DOCUMENT EXCERPT: Begin
Theodore Hesburgh Library is the primary building of the University of Notre Dame's library system. The present-day building opened on September 18, 1963, as Memorial Library. In 1987, it was renamed Hesburgh Library, in honor of Rev. Theodore Hesburgh, C.S.C., who served as the university's president from 1952 to 1987. The library's exterior façade that faces the university's football stadium includes a large,  by  mural called The Word of Life, or more commonly known as Touchdown Jesus. As of 2009, the library ranked as the 61st largest collection among research universities in the United States, with an estimated 3.39 million volumes.

History

Early libraries
Before the establishment of a library for students, students took the initiative to establish literary societies, that served as the source of literature and discussion of scholarly topics. The first one was the St. Aloysius Literary Society, which was founded in 1850 and six years later established the first student library. It was followed by the Aloysius Philodemics, the Philopatrians and the St Edwards Library Society.

The first circulating library at Notre Dame was created in 1873, by President Rev. Augustus Lemonnier, and incorporate the previously existing student libraries. It was housed on the third floor of the Main Building and its first librarian was Jimmie Edwards, CSC. In 1879 the Main Building was destroyed by fire and 500 books were lost. After the Main Building was rebuilt, a new library was established with a budget of $500 and comprised 16,000 volumes. In 1888, during the golden jubilee of Fr. Edward Sorin, a new library was opened on the third floor. By 1900, it contained 52,000 books. In 1907 the university hired Florence Espy, a professional librarian, to catalog the collection. After the death of Edwards, Paul Foik, came to Notre Dame in 1912, and took over his positions; he pushed for the construction of a library building.
DOCUMENT EXCERPT: End
_WORK ORDER 1_
According to the Hesburgh Library text, in what year did Notre Dame's first circulating library open?
_WORK ORDER 2_
Give again the part of the Hesburgh Library text from "Early libraries" up to and including "Edwards Library Society.".
COLLECTED MATERIAL: Begin
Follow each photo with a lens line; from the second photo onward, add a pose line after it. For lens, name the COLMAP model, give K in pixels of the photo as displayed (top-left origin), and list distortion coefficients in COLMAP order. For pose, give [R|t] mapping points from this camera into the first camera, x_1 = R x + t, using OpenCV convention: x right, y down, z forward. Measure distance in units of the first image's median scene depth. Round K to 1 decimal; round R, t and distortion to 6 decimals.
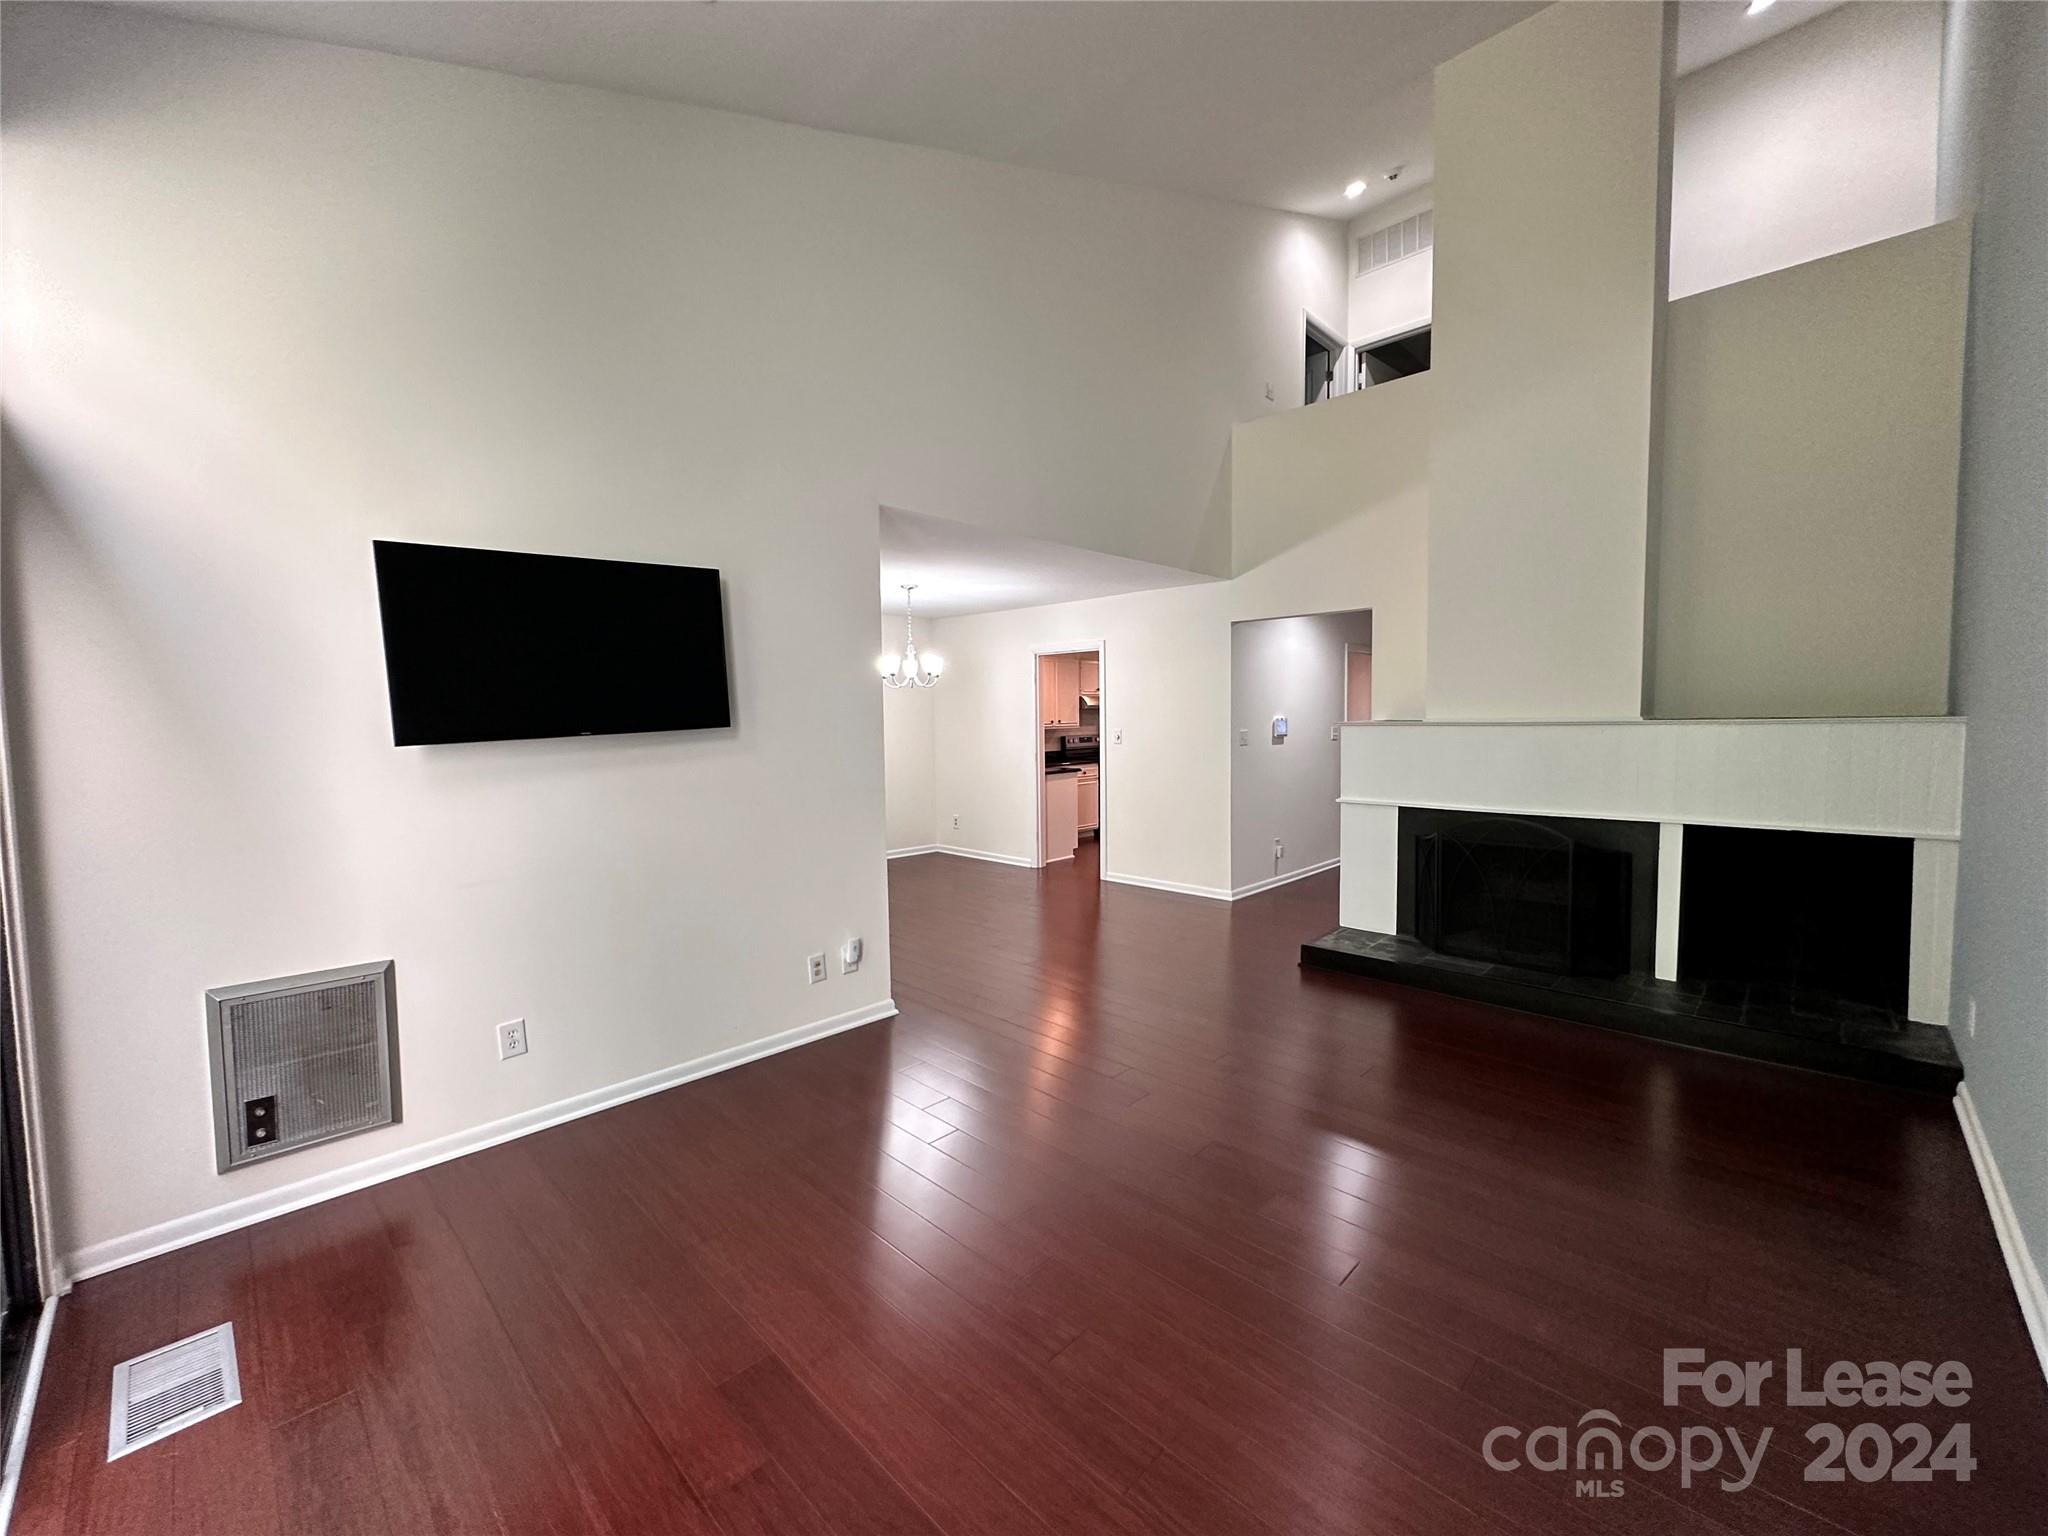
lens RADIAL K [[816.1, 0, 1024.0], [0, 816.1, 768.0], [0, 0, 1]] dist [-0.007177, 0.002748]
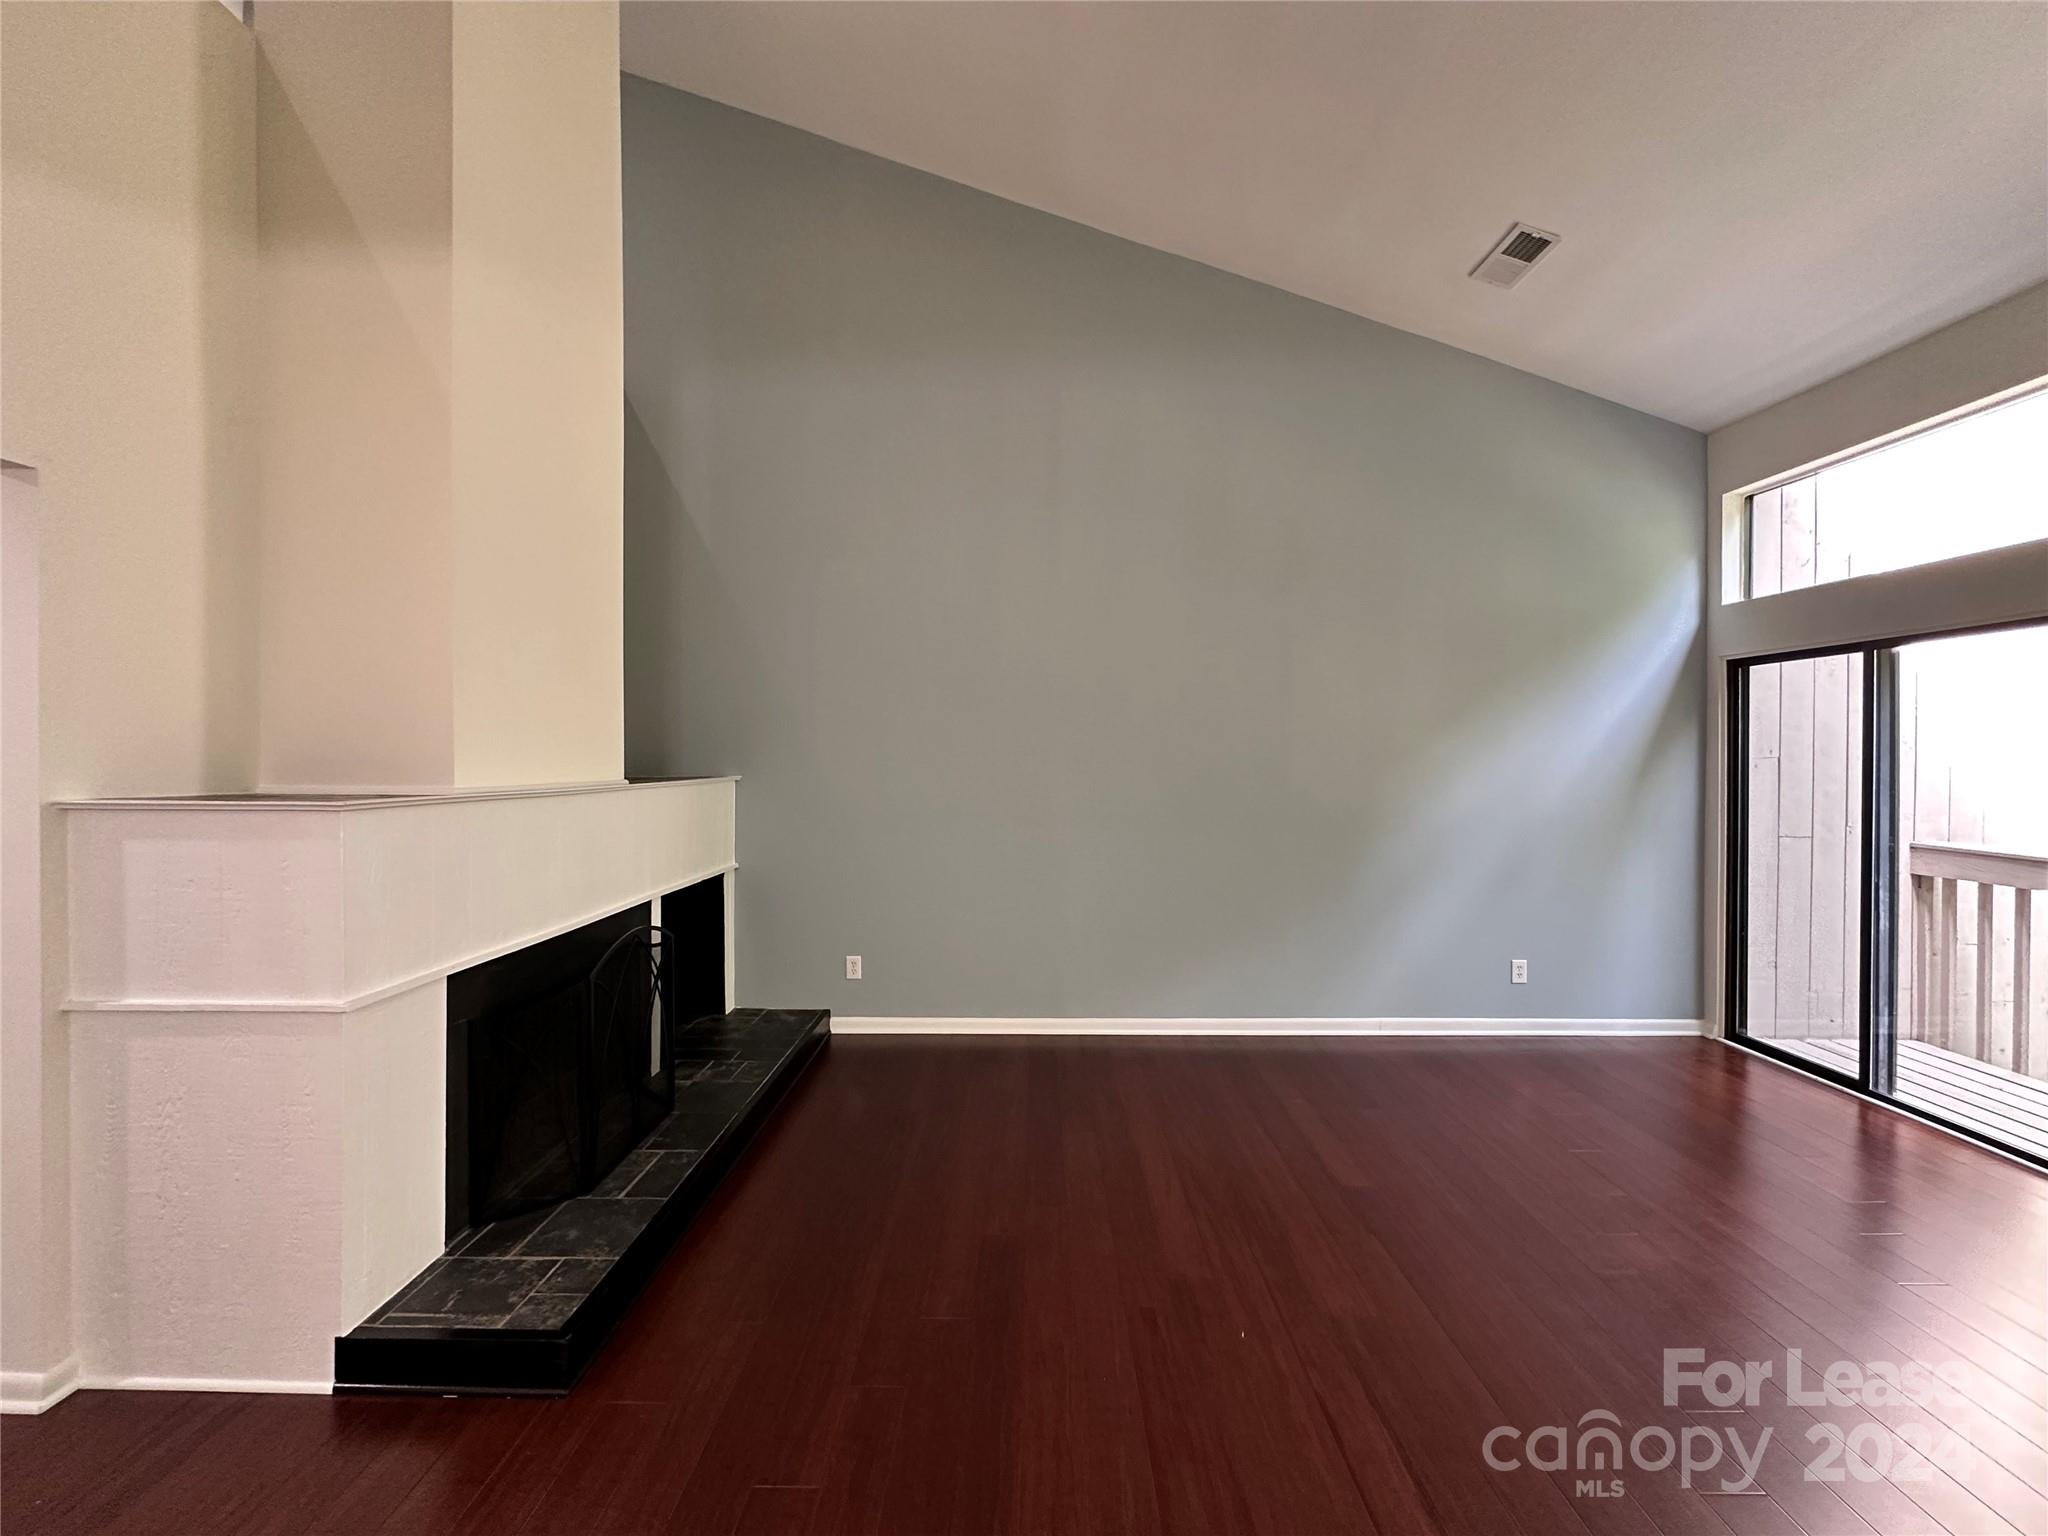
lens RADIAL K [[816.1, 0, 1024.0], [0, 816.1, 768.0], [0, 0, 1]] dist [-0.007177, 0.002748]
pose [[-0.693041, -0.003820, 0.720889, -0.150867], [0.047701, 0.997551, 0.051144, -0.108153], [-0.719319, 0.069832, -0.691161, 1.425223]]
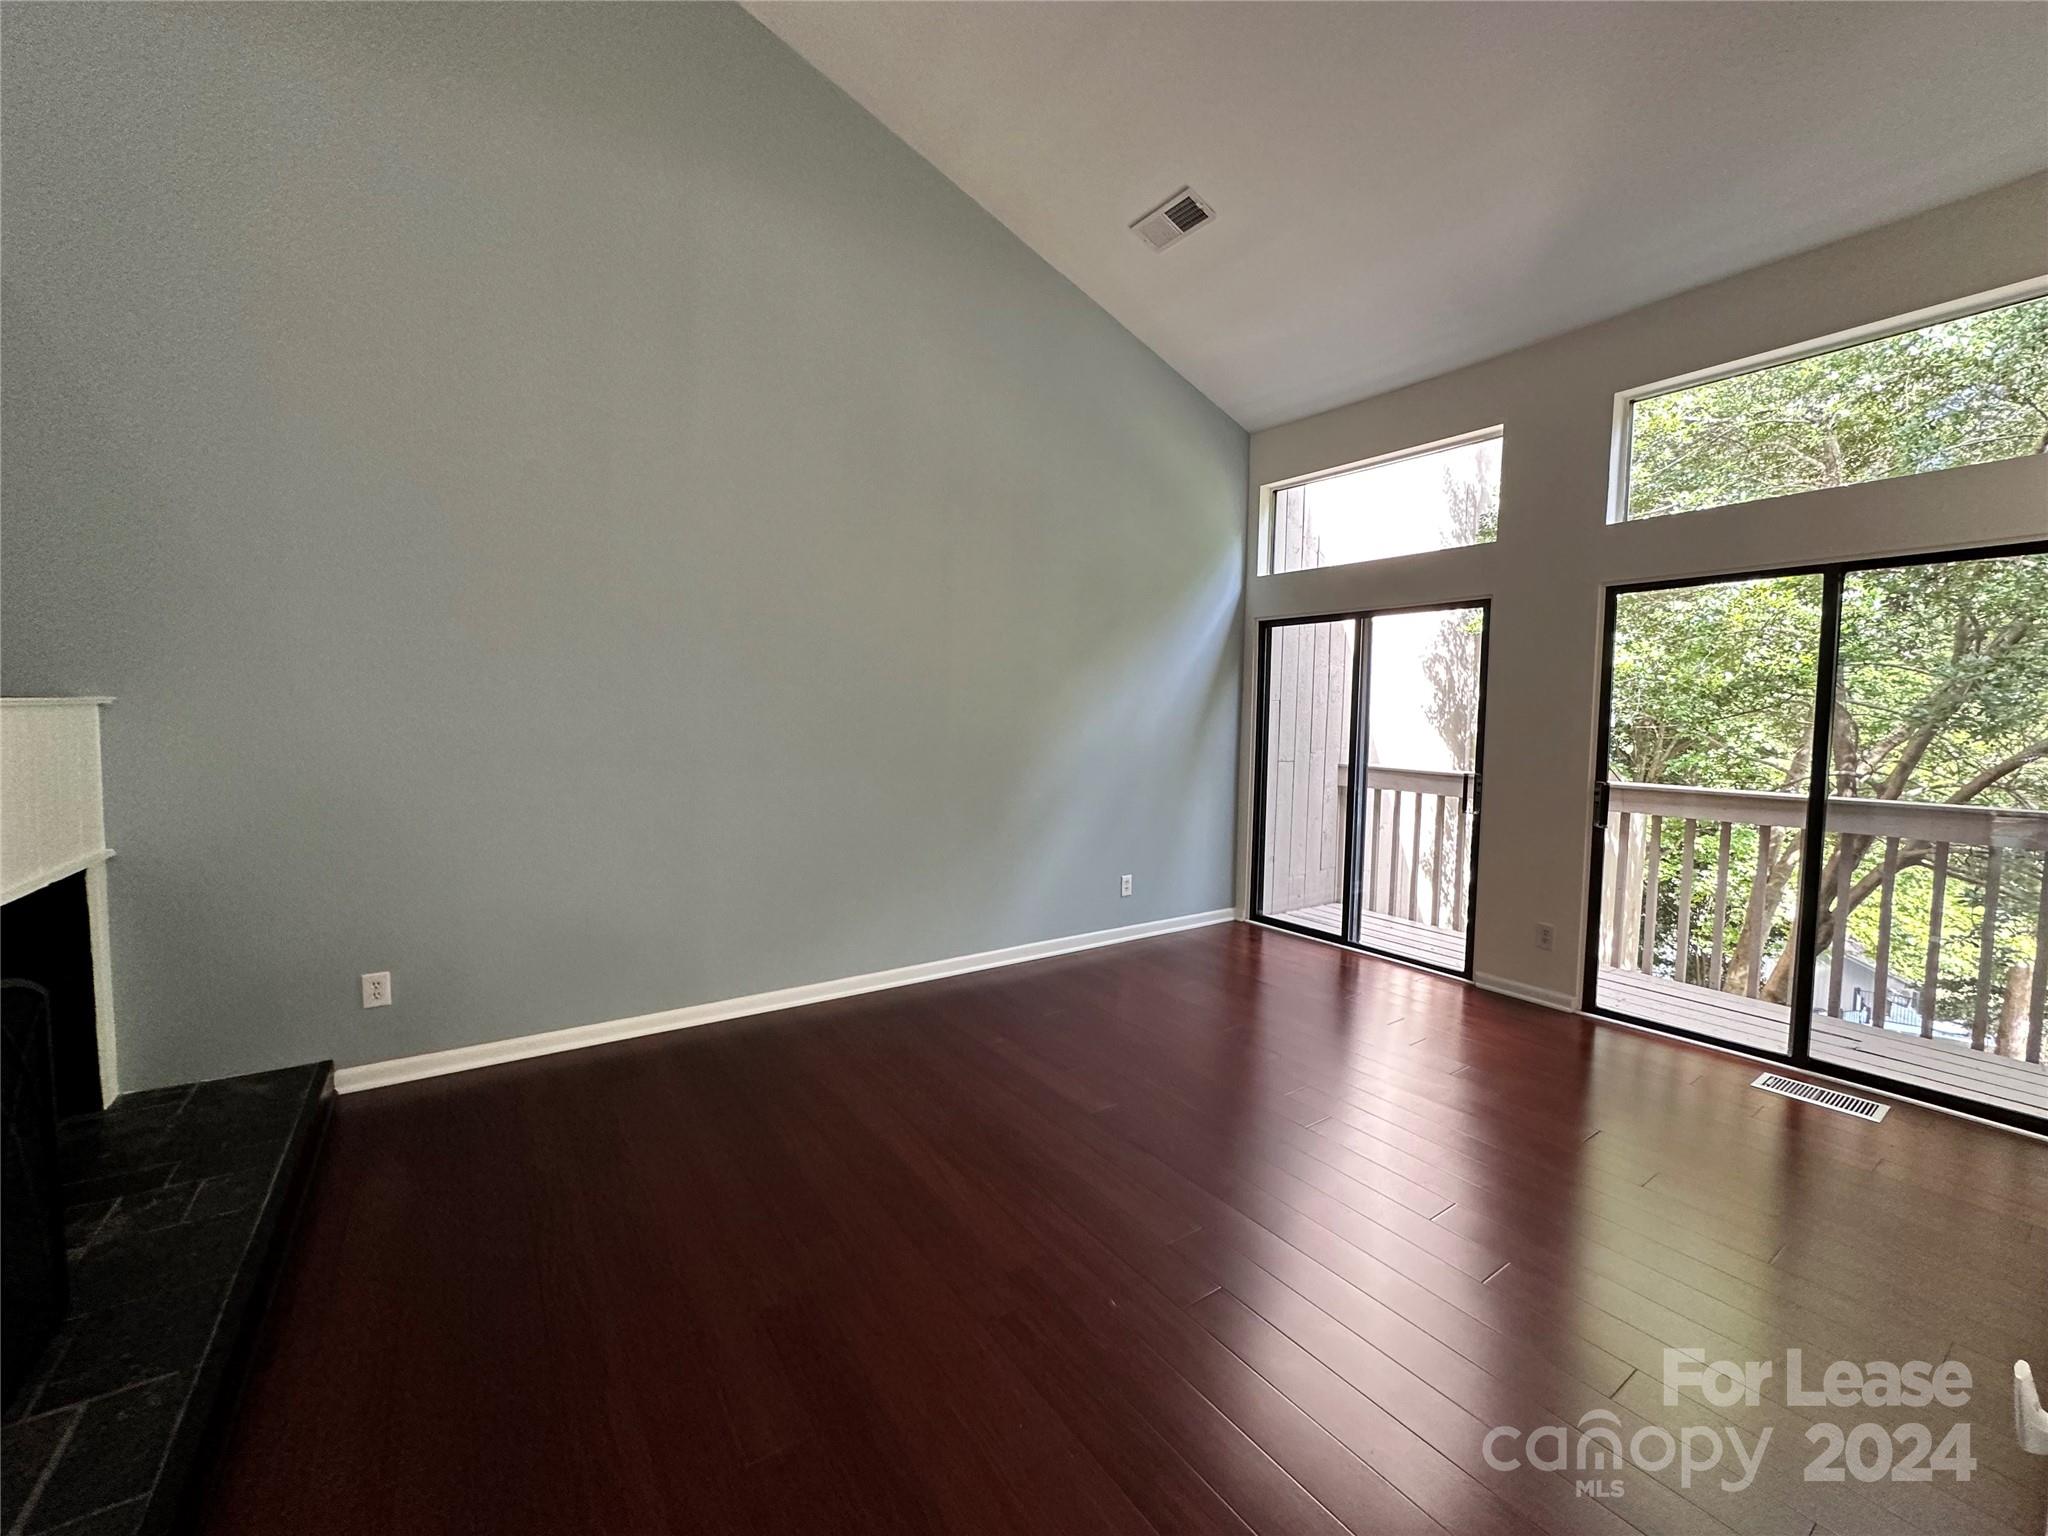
COLLECTED MATERIAL: End
_ANSWER BOX 1_
In 1873.

_ANSWER BOX 2_
Early libraries
Before the establishment of a library for students, students took the initiative to establish literary societies, that served as the source of literature and discussion of scholarly topics. The first one was the St. Aloysius Literary Society, which was founded in 1850 and six years later established the first student library. It was followed by the Aloysius Philodemics, the Philopatrians and the St Edwards Library Society.